Fourth dose now recommended for cancer patients over 16

Jolyon Attwooll

7/02/2022 3:50:38 PM

The change in ATAGI advice will affect the COVID vaccine recommendations for cancer patients aged 16 and 17 with immediate effect.

Teenager receiving a COVID-19 vaccine.
A fourth COVID-19 vaccine dose is recommended for cancer patients 16 and older three months after the completion of their primary course. (Image: AAP)

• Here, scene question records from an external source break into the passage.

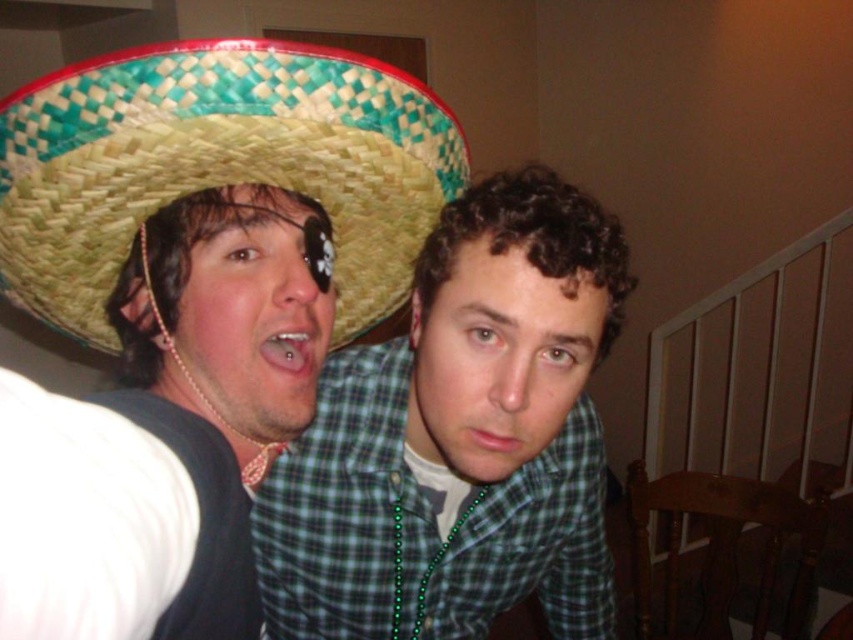
Question: Can you confirm if green plaid shirt at center is positioned to the right of woven straw sombrero at upper left?

Choices:
 (A) yes
 (B) no

Answer: (A)

Question: Can you confirm if green plaid shirt at center is smaller than woven straw sombrero at upper left?

Choices:
 (A) yes
 (B) no

Answer: (B)

Question: Is green plaid shirt at center below woven straw sombrero at upper left?

Choices:
 (A) no
 (B) yes

Answer: (B)

Question: Which object is farther from the camera taking this photo?

Choices:
 (A) woven straw sombrero at upper left
 (B) green plaid shirt at center

Answer: (B)

Question: Which object is farther from the camera taking this photo?

Choices:
 (A) green plaid shirt at center
 (B) woven straw sombrero at upper left

Answer: (A)

Question: Which object appears farthest from the camera in this image?

Choices:
 (A) woven straw sombrero at upper left
 (B) green plaid shirt at center

Answer: (B)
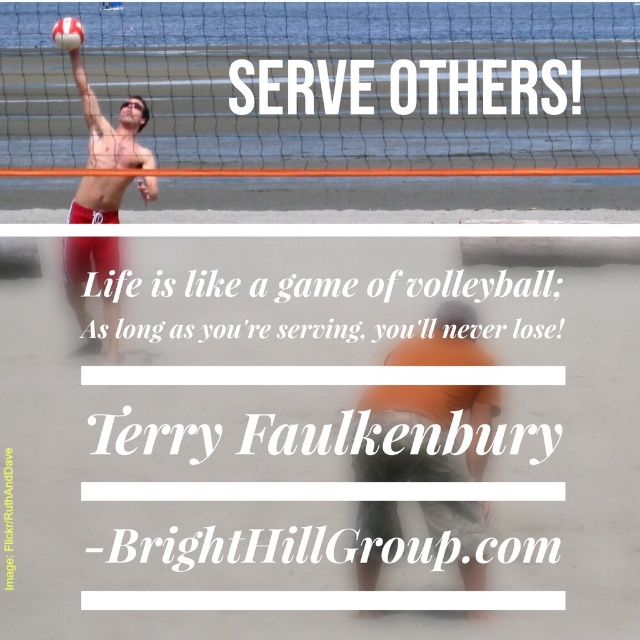
Is matte skin at center positioned before white matte volleyball at center?

Yes, it is in front of white matte volleyball at center.

Between matte skin at center and white matte volleyball at center, which one is positioned lower?

matte skin at center

This screenshot has width=640, height=640. What do you see at coordinates (422, 429) in the screenshot?
I see `matte skin at center` at bounding box center [422, 429].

Cancer Australia has released updated information on COVID-19 vaccination for cancer patients over the age of 16 following the latest change to official advice.
The Australian Technical Advisory Group on Immunisation (ATAGI) changed its recommendation last Thursday to open the vaccine booster program to 16–17-year-olds.
It means a fourth COVID-19 vaccine dose is now recommended for cancer patients in that age group three months after the completion of their primary course.
The latest ATAGI guidelines were revised last week, with updated guidance for those with severe immunocompromise, which includes cancer patients.
‘Adolescents aged 16–17 years who are severely immunocompromised and have received a third primary dose of COVID-19 vaccine should also receive a booster dose [fourth dose] of the Pfizer vaccine when they become eligible from three months after receiving their third primary dose,’ the advice now reads.
The CEO of Cancer Australia Professor Dorothy Keefe said studies around the world have shown fourth booster doses to be safe and effective.
‘People with cancer may be immunocompromised by their cancer treatment, such as chemotherapy, or the disease itself,’ she said.
‘As people who are severely immunocompromised may have a suboptimal response or non-response to the standard two-dose primary vaccine schedule, ATAGI recommends a third primary dose of a COVID-19 vaccine, and then a fourth dose or booster in those 16 years and older, to increase their protection.’
Cancer Australia further explained that booster doses are required as people who are immunocompromised can have ‘prolonged COVID-19 infection’, which increases the risk of viral evolution during infection and the development of viral variants.
Eligibility for a fourth booster dose was opened to adults with weakened immune systems over the age of 18 just prior to Christmas last year.
The timings for booster doses for the immunocompromised and the wider population were brought into line with each other at the same time.
Last October, ATAGI changed their clinical guidance for a primary course of vaccination among those with weakened immune systems to three doses.
A primary vaccination course for the immunocompromised is also now defined as three doses among 5–11-year-olds, the youngest age group currently eligible for vaccination.
The recommended gap between the second and third doses is 3–6 months.